> What you will do
List each line of the data that holds the word "image".

::::::::

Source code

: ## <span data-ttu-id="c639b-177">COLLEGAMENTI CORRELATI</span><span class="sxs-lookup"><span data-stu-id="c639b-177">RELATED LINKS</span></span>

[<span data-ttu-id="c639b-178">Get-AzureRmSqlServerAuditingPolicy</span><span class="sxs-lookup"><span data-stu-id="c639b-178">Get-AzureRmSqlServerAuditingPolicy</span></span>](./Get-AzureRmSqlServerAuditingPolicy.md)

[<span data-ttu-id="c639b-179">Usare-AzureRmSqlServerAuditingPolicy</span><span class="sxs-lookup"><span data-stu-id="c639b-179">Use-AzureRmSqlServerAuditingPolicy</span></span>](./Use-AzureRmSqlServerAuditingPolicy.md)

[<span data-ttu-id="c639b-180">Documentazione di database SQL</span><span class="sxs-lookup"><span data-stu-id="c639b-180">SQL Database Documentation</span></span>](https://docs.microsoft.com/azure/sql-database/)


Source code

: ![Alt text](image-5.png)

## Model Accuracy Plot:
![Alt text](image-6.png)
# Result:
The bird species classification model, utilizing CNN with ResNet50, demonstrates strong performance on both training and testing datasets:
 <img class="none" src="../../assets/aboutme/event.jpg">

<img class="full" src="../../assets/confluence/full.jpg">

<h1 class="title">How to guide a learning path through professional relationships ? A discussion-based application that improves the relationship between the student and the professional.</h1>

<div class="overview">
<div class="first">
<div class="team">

::::::::

> Written solution
: ![Alt text](image-5.png)
![Alt text](image-6.png)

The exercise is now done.